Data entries
######

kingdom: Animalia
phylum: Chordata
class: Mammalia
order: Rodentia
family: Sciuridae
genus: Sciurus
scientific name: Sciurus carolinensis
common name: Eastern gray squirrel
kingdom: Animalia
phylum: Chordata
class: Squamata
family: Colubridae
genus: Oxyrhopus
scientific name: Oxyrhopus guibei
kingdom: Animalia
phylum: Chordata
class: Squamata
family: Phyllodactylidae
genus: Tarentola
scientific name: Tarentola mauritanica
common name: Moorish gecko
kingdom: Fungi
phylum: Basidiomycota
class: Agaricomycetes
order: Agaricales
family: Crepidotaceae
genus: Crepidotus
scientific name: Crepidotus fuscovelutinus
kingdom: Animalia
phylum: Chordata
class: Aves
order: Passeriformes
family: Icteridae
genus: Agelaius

######

TASK PROMPT: Rewrite every line of the listing, putting "binomial name" in place of "scientific name" wherever it occurs and leaving all other text untouched.

WRITTEN RESPONSE:
kingdom: Animalia
phylum: Chordata
class: Mammalia
order: Rodentia
family: Sciuridae
genus: Sciurus
binomial name: Sciurus carolinensis
common name: Eastern gray squirrel
kingdom: Animalia
phylum: Chordata
class: Squamata
family: Colubridae
genus: Oxyrhopus
binomial name: Oxyrhopus guibei
kingdom: Animalia
phylum: Chordata
class: Squamata
family: Phyllodactylidae
genus: Tarentola
binomial name: Tarentola mauritanica
common name: Moorish gecko
kingdom: Fungi
phylum: Basidiomycota
class: Agaricomycetes
order: Agaricales
family: Crepidotaceae
genus: Crepidotus
binomial name: Crepidotus fuscovelutinus
kingdom: Animalia
phylum: Chordata
class: Aves
order: Passeriformes
family: Icteridae
genus: Agelaius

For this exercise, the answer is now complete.